### WORK REQUIRED
Where a line holds the word "findet", copy it from the records.

[Saved entries]

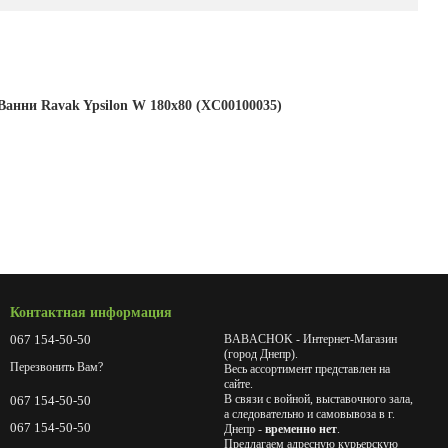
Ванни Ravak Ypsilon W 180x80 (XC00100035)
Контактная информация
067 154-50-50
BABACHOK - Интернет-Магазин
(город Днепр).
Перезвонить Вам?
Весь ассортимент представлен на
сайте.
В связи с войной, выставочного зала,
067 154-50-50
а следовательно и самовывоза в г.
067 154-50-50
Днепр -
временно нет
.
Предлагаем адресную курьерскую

--

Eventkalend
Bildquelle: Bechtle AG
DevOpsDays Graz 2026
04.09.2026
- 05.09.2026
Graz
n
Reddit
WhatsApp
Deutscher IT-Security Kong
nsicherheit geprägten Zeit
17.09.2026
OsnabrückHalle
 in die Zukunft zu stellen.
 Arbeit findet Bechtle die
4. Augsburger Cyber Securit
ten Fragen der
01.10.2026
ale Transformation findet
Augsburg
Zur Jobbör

### EXERCISE OUTPUT
 Arbeit findet Bechtle die
ale Transformation findet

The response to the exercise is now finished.